I'm not usually a fan of canned fish, but this is a recipe I came up with for a client which I've actually since started making for myself. It's a great one to make in bulk, portion and freeze for dinners or lunches later on. You can also swap tuna for another type of fish, or use cooked fresh fish instead of canned.
1 tin (about 180g) tuna in spring water, drained
400g canned tomatoes
1 cup dried wholemeal pasta (I use penne)
1 medium onion, finely chopped
2 cloves garlic, crushed
1 cup finely chopped or grated assorted vegetables
eg. broccoli, zucchini, carrot, capsicum
½ cup grated cheese
2 tablespoons olive oil
2 teaspoons oregano or basil
Pinch chili flakes
Salt and pepper
Preheat oven to 200°C.
Heat oil in a pan over low heat and fry onion, garlic and chili flakes for 2-3 minutes, until onion is transparent.

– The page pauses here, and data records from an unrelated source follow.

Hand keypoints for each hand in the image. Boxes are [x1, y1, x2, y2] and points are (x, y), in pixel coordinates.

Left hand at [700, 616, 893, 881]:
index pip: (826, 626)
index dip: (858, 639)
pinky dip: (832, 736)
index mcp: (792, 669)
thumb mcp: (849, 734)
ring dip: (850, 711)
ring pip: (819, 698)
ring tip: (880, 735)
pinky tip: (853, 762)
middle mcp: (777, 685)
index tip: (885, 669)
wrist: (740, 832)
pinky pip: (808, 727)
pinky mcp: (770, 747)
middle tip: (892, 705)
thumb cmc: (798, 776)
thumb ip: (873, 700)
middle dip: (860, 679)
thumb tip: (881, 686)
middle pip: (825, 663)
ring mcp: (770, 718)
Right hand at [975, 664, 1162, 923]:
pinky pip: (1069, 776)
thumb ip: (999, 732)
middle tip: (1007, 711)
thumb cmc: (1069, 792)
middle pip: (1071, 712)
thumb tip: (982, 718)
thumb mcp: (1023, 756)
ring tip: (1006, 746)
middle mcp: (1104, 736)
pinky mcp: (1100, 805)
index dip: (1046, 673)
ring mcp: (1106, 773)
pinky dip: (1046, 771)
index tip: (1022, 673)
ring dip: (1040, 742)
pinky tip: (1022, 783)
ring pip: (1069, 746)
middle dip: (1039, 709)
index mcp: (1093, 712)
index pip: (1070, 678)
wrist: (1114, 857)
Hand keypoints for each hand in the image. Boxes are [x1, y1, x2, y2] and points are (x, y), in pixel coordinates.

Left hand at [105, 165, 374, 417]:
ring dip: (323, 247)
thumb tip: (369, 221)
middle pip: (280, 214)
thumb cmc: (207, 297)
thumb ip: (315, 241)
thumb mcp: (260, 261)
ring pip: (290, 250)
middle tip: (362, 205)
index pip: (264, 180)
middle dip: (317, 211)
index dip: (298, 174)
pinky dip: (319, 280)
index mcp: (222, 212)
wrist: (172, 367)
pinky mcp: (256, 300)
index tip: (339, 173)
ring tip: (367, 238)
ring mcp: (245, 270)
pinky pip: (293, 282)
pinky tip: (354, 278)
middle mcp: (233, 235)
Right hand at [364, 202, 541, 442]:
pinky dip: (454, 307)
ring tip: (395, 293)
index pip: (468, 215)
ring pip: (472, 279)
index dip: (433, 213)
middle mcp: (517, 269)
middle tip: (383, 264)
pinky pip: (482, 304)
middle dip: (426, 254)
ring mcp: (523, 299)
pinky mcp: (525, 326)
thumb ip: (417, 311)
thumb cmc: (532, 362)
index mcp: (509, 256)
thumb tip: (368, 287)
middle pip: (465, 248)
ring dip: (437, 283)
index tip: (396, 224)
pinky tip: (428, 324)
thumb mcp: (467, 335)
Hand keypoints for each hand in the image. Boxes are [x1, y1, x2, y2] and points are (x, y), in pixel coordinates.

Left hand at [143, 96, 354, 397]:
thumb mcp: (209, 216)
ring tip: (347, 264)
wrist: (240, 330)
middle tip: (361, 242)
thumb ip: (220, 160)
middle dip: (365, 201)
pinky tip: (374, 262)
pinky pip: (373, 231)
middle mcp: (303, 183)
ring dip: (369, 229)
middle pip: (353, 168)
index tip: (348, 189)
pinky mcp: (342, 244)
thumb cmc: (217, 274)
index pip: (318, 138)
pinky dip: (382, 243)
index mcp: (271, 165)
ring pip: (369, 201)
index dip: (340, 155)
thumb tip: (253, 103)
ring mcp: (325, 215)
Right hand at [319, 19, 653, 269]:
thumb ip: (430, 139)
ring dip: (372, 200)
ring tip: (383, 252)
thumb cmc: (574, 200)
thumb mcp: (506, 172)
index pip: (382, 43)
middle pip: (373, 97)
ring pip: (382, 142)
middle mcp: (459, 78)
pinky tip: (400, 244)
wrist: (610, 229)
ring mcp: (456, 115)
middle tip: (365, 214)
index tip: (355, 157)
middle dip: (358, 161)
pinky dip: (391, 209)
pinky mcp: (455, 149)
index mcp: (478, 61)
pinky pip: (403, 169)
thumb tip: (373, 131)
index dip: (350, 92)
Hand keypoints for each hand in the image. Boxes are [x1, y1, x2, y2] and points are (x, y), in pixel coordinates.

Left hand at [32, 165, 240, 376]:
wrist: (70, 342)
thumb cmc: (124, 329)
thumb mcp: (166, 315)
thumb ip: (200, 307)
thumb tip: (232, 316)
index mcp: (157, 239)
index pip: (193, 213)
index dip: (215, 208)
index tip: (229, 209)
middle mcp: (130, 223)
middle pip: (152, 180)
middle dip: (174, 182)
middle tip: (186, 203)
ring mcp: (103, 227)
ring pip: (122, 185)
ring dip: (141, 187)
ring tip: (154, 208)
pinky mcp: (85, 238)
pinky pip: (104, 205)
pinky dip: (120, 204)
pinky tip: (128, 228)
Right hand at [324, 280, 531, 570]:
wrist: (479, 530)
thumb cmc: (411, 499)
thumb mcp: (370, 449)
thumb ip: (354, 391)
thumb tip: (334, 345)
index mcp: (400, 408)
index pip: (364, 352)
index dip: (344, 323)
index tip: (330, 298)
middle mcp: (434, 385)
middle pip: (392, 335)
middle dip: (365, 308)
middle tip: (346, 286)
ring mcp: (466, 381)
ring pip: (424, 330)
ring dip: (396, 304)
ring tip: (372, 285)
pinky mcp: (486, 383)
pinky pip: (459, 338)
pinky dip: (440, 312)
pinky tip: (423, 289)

Add tomatoes, vegetables and oregano or basil, simmer for 20 minutes.
Cook pasta according to packet directions (usually about 10 minutes in boiling water).
Drain, then stir into tomato sauce, together with tuna. Season with salt and pepper.
Transfer mixture to an ovenproof dish and sprinkle over cheese.
Bake for 15 minutes, until cheese is melted and golden.